てんびん座
念力発現
火事場の馬鹿力
今週のてんびん座は、「縛されて念力光る兜虫」(秋元不死男)という句のごとし。あるいは、爆発的な衝動を必死に押し込め、淡々と消化(昇華)していくような星回り。
カブトムシ(兜虫)に糸を結びつけて、たばこの箱やライターなんかを引っ張らせて遊んだことはないでしょうか。そして、そこで発揮されるカブトムシの恐ろしいほどの力強さに、なにか得体の知れない五分の魂を感じた記憶は?
現在のてんびん座もまた、どこか「縛された」状態のカブトムシに重なるようなところがあります。
ですがむしろそれがきっかけで、かえって火事場の馬鹿力が発揮されていくことになるのかもしれません。
手付かずのまま放置していた書類や仕事などがあるのなら、今週は片っ端から手を付けてごそっと処理してしまうのも手でしょう。

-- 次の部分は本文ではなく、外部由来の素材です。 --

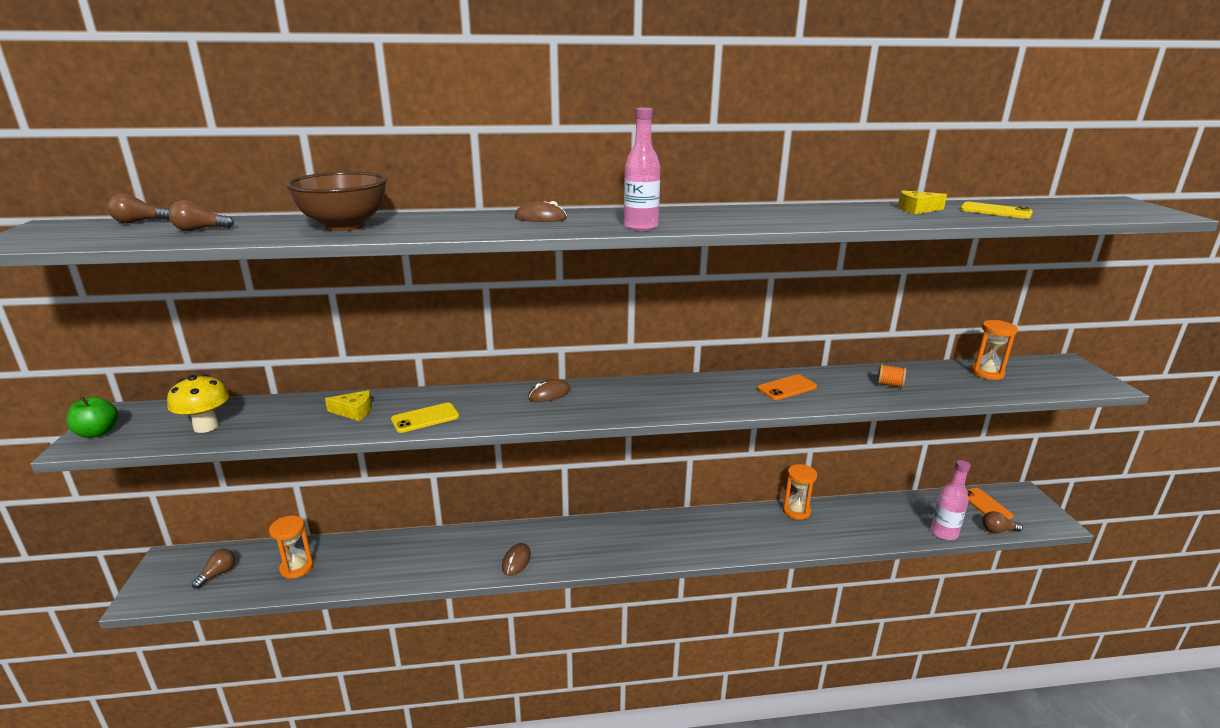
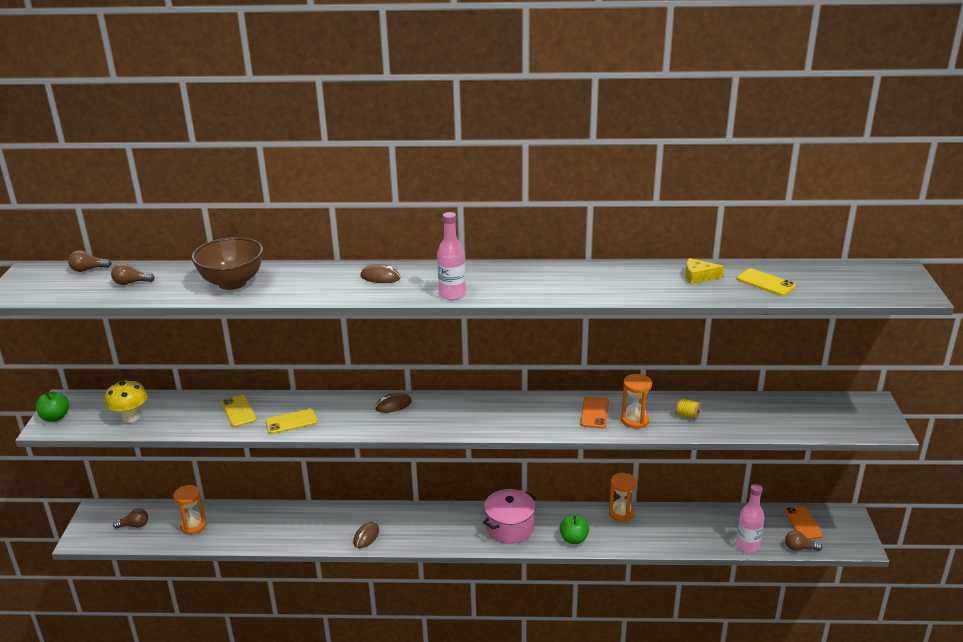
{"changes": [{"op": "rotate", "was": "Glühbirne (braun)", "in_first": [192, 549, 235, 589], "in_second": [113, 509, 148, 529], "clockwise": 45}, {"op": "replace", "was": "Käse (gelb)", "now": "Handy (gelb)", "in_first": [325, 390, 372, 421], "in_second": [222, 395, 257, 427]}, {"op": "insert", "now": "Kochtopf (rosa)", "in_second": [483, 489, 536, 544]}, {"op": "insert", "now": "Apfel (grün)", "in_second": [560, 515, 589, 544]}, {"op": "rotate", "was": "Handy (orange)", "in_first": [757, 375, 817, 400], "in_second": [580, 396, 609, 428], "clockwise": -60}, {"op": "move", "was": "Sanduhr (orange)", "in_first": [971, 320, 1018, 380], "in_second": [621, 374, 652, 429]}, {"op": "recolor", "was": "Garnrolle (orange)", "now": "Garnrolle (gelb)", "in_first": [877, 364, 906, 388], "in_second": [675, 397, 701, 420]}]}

力強い底力を感じさせる星回りです。
速度の再発見
力を入れるためには、力の抜き方が鍵となってくる。
常人離れした作品を遺していった作家や思想家には、さまざまな共通点が見られますが、そのひとつに、「散歩を日課にしている」というものが挙げられるように思います。
例えば文豪ディケンズは、心身を健康に保つための日課として、また創作のヒントを得るため、散歩にいそしんだと言われています。
「歩くリズムがその人の文体を作る」と言っていた思想家もいましたし、村上春樹なんかも集中力を高めるためにマラソンを始めたとどこかで書いていました。
歩いたほうがいいのか、走ったほうがいいのか。それはやはり、自分の足に聞いてみるしかないのでしょう。
カブトムシにもいちばん力が発揮できる速度というものがあるように、あなたにもまたあなた本来の速度があるはず。今週はそれを見つけていってください。